帯とけの古典文芸

和歌を中心とした日本の古典文芸の清よげな姿と心におかしきところを紐解く。深い心があれば自ずからとける。

帯とけの「古今和歌集」 巻第一 春歌上(27)白露を珠にもぬける春の柳か

2016-09-24 20:23:06 | 古典

               


                             帯とけの「古今和歌集」

                    ――秘伝となって埋もれた和歌の妖艶なる奥義――


 
「古今和歌集」の歌を、原点に帰って、紀貫之、藤原公任、清少納言、藤原俊成に歌論と言語観を学んで聞き直せば、隠れていた歌の「心におかしきところ」が顕れる。それは、言葉では述べ難いことなので、歌から直接心に伝わるよう紐解き明かす。


 「古今和歌集」巻第一 春歌上
27


         西の大寺のほとりの柳をよめる 僧正遍昭

浅緑いとよりかけて白露を 珠にもぬける春の柳か

(浅緑の糸に撚りをかけて、白露を数珠でもあるかのように貫き通した、春の柳だなあ……浅見とり、とっても強く撚りかけて、吾が・白つゆを、珠ででもあるかのように、貫き・抜いた、春の垂れ枝よ)

 

 

歌言葉の「言の心」を心得て、戯れの意味も知る

「浅緑…新緑の色…浅みどり…浅見とり…浅い交情」「み…見…覯…媾…まぐあい」「いと…糸…柳の細枝…非常に…たいそう」「よりかけて…撚りかけて…強くして」「白露…夜露・朝露…白つゆ…おとこ白つゆ」「たま…玉…珠…真珠…数珠」「にも…「ぬける…貫いた…(珠を糸で)貫き束ねた…抜ける…離れ出た」「春…季節の春…青春…春情…張る」「柳…しだれ木…木の言の心は男…枝垂れ木…肢垂れ男」「か…感嘆・詠嘆…かな」

 

新緑の細枝に撚りをかけて、白露を真珠のように貫き束ねた柳かな。――歌の清げな姿。

浅い夢中の春情のおとこ白つゆを、真珠のように、ぬいている、我がはるの垂れ枝よ。――心におかしきところ。

 

僧正遍昭(遍照とも)、俗名は良岑宗貞。左近少将、蔵人、三十数歳の頃、嘉祥三年(850)仁明天皇の崩御により出家した。

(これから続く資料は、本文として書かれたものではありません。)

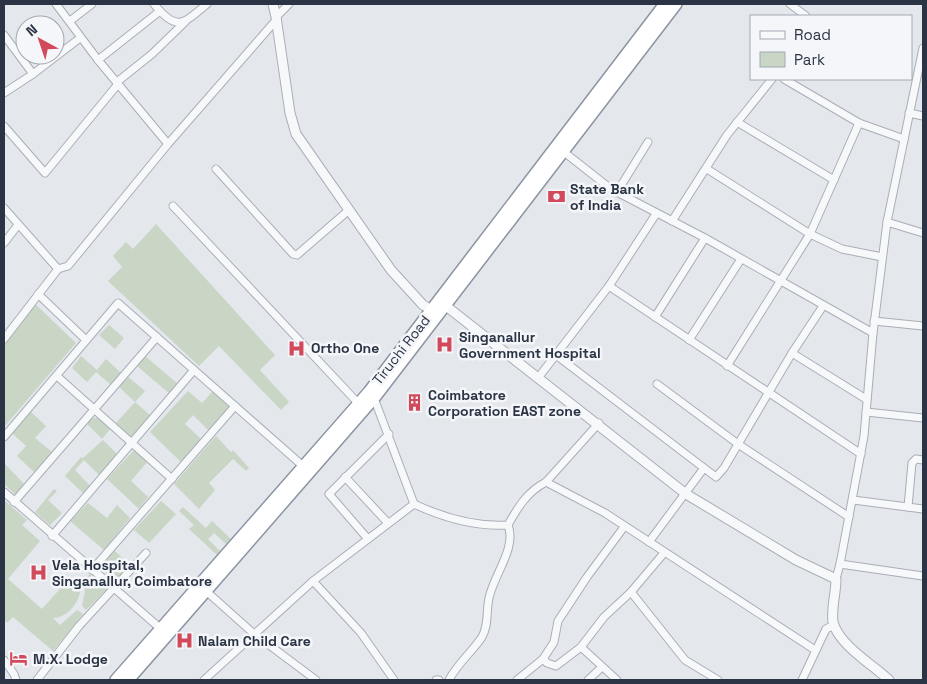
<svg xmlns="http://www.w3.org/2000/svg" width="927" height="684" font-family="'Space Grotesk',sans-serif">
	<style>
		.green { fill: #c9d6c5 }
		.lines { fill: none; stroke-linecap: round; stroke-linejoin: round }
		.minor-casing { stroke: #a9aeb7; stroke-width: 9 }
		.tertiary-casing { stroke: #a9aeb7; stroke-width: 11 }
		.trunk-casing { stroke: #8b94a3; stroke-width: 14 }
		.minor { stroke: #f7f8fa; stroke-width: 7 }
		.tertiary { stroke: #f7f8fa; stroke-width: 9 }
		.trunk { stroke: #fff; stroke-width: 11 }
		.labels { text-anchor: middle; stroke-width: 5; stroke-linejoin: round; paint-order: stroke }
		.poi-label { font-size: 14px; font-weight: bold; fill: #2b3445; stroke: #f4f6f9; text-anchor: start }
		.street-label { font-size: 14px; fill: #2b3445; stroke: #f4f6f9 }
	</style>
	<rect width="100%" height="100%" fill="#e4e7ec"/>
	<g class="green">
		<path d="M156 224 275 355 260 370 289 402 281 410 219 346 199 366 108 281 122 267 113 256 126 242 133 249Z"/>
		<path d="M32 301 76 343 4 427V336Z"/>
		<path d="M109 325 124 338 115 349 99 335Z"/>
		<path d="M81 356 97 370 106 359 121 373 110 384 96 372 87 382 72 368Z"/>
		<path d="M145 356 178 384 170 394 137 366Z"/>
		<path d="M128 377 145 391 135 402 151 416 134 436H130L116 423 135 402 119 387Z"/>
		<path d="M214 390 231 406 209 431 193 415 185 424 201 439 181 462 150 432 188 391 202 403Z"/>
		<path d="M31 412 46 426 35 438 52 452 34 472 17 456 26 446 12 433Z"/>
		<path d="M92 418H98L111 428 102 439 86 423Z"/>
		<path d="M216 436 231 452 233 450 249 468 246 471 233 459 209 483 215 490 199 509 174 484Z"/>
		<path d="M103 440 118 455 100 476 84 460 75 470 90 486 83 493 65 476 81 457 83 458Z"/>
		<path d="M134 450 148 461 131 481 148 497 139 509 107 479Z"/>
		<path d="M4 463 25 485 16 495 4 484Z"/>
		<path d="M54 489 57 491 48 500 62 513 50 525 35 512Z"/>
		<path d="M4 500 27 520 22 525 40 541 8 579 42 609 68 580 76 587 81 583C82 599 69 618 53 618L60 625 77 610 83 614 53 651 13 617 7 623 4 619Z"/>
		<path d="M161 501 176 514 149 543 134 530Z"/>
		<path d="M88 503 107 518 117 505 130 518 104 550 70 521Z"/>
		<path d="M183 507 206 528 212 521 231 539 226 544 214 533 208 539 220 551 217 555 189 529 194 525 179 511Z"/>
		<path d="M115 551 130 565 114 582 102 570 103 564Z"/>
		<path d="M90 574 92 575 87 581 94 588 100 582 108 588 86 610 82 606 85 591 83 582Z"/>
	</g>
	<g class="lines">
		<defs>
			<g id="minor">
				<path d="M56 4 98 60 168 144"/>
				<path d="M154 4C177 33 184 23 207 4"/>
				<path d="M790 4 806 16"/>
				<path d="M276 17 289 4"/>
				<path d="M70 21 92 4"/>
				<path d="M4 35 33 74"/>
				<path d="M98 60 160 11"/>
				<path d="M784 79 859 123 904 139"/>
				<path d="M117 82 152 54 185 22"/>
				<path d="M4 93 33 74 80 38"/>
				<path d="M909 113 923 116"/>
				<path d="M737 122 834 180"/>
				<path d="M4 126 45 173 118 84"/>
				<path d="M564 152 611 189 705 238 873 333"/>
				<path d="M216 169 293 254 297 255 349 210"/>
				<path d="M707 169 810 234 842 249 882 257"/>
				<path d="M617 192 648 142"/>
				<path d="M173 206 358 403"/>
				<path d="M4 208 58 269 68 266 168 144 277 19"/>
				<path d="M672 221 727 135 772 79"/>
				<path d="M887 222 923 233"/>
				<path d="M4 243 18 225"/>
				<path d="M609 286 861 454"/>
				<path d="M38 294 86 340"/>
				<path d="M655 317 705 238"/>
				<path d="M874 321 923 326"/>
				<path d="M4 339 58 269"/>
				<path d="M689 340 741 259"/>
				<path d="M792 353 866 399"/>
				<path d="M556 355 704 468"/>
				<path d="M727 366 810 234 859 123"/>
				<path d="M57 376 172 479"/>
				<path d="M538 378 609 286 656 214"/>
				<path d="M657 384 738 444 849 517"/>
				<path d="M374 398 414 504"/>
				<path d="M866 412 923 418"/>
				<path d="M4 437 118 303 303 466"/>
				<path d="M345 477 388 523"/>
				<path d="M546 482 605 513 815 650"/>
				<path d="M4 492 161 629"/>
				<path d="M853 500 923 509"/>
				<path d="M14 502 157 337"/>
				<path d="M908 507 912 463 916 459 923 460"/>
				<path d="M52 536 194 370"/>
				<path d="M368 539 329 494 389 434"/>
				<path d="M649 542 704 468 716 477 724 468 792 353 823 306"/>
				<path d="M840 564 923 576"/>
				<path d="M92 570 235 406"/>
				<path d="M836 579 840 564 864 436 873 333 887 222 923 48"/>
				<path d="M313 581 361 633 394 680"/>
				<path d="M206 591 253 633 316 680"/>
				<path d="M631 592 685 660 718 680"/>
				<path d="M581 647 617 680"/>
				<path d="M543 659 547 663 556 666 581 647 604 617 631 592 664 553"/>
				<path d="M4 660 14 674 16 680"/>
				<path d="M37 680 79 626 146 553"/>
				<path d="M204 680 313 581 414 504C444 518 475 527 508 525 518 507 527 492 546 482L599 423"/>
				<path d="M436 680H439"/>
				<path d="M449 680C457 664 472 652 482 637 489 625 486 611 489 598 494 574 517 548 508 525"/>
				<path d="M517 680 543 659 554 642 558 621 587 577 624 527"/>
				<path d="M588 680 602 667"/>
				<path d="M802 680 826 629 834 625"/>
			</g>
			<g id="tertiary">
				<path d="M273 4 276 17 290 113 296 134 391 270 423 305 432 310"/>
				<path d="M446 306 686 494 796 560 836 579C836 593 831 609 833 622 838 644 873 665 889 680"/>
			</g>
			<g id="trunk">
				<path d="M116 680 369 392 665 4"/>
				<path d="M128 680 374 398 676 4"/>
			</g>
		</defs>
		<use href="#minor" class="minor-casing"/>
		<use href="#tertiary" class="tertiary-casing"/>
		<use href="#trunk" class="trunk-casing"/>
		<use href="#minor" class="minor"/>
		<use href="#tertiary" class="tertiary"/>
		<use href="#trunk" class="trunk"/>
	</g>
	<defs>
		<symbol id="bank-bare" viewBox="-9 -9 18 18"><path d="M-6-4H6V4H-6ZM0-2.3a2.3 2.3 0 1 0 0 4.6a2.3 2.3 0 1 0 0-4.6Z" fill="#d1495b" stroke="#f4f6f9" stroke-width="2.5" paint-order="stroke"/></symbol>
		<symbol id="hospital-bare" viewBox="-9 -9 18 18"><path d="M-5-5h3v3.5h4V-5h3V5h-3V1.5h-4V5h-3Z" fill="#d1495b" stroke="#f4f6f9" stroke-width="2.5" paint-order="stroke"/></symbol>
		<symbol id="building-bare" viewBox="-9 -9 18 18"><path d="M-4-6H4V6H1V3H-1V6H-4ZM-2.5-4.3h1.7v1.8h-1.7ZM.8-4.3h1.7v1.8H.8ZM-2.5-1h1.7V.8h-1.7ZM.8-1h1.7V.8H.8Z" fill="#d1495b" stroke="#f4f6f9" stroke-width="2.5" paint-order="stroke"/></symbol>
		<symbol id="hotel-bare" viewBox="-9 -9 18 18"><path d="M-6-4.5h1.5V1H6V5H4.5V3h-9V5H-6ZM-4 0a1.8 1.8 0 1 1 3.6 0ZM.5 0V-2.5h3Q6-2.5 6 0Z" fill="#d1495b" stroke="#f4f6f9" stroke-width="2.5" paint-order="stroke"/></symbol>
	</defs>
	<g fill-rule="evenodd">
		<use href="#bank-bare" x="544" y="184" width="25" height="25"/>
		<use href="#hospital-bare" x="432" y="332" width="25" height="25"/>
		<use href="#hospital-bare" x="284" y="336" width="25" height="25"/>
		<use href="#building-bare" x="402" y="390" width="25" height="25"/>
		<use href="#hospital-bare" x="26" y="560" width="25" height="25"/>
		<use href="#hospital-bare" x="172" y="628" width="25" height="25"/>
		<use href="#hotel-bare" x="6" y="646" width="25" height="25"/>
	</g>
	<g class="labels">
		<g class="poi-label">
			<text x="570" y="194">State Bank<tspan x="570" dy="16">of India</tspan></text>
			<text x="459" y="342">Singanallur<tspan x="459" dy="16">Government Hospital</tspan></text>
			<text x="311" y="353">Ortho One</text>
			<text x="428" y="400">Coimbatore<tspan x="428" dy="16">Corporation EAST zone</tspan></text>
			<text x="52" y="570">Vela Hospital,<tspan x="52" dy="16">Singanallur, Coimbatore</tspan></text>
			<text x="198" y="646">Nalam Child Care</text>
			<text x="33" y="664">M.X. Lodge</text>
		</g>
		<g class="street-label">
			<text transform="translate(401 350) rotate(-52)" y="5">Tiruchi Road</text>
		</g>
	</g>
	<rect width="927" height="684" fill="none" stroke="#2b3445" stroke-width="10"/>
	<rect x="750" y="15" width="162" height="65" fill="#f4f6f9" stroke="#a4a8b1"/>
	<rect x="760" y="31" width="25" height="8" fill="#f7f8fa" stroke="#a4a8b1"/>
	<text x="794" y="40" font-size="15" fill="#2b3445">Road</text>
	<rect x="760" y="52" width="25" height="15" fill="#c9d6c5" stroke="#a4a8b1"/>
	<text x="794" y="65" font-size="15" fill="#2b3445">Park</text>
	<g transform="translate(40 40) rotate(320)"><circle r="24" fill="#f4f6f9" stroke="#a4a8b1"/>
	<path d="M0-4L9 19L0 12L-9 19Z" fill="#d1495b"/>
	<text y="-8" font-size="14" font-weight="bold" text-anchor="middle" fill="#2b3445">N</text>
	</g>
</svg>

断ち難き煩悩は否応なく張るの身の枝に白つゆとなって露出する。それを「清げな姿」にして、言の戯れを利して「心におかしく」表出した。そこに、にわかに出家した作者の「深い心」があるだろう。

 

国文学的解釈の共通するところは、真珠を貫き連ねたように、白露を付けて立つ春の柳を見て、自然観照して、愛でている作者に、どのように感情移入するかに、解釈の重点があるかのようである。平安時代とは、解釈の次元が異なるのである。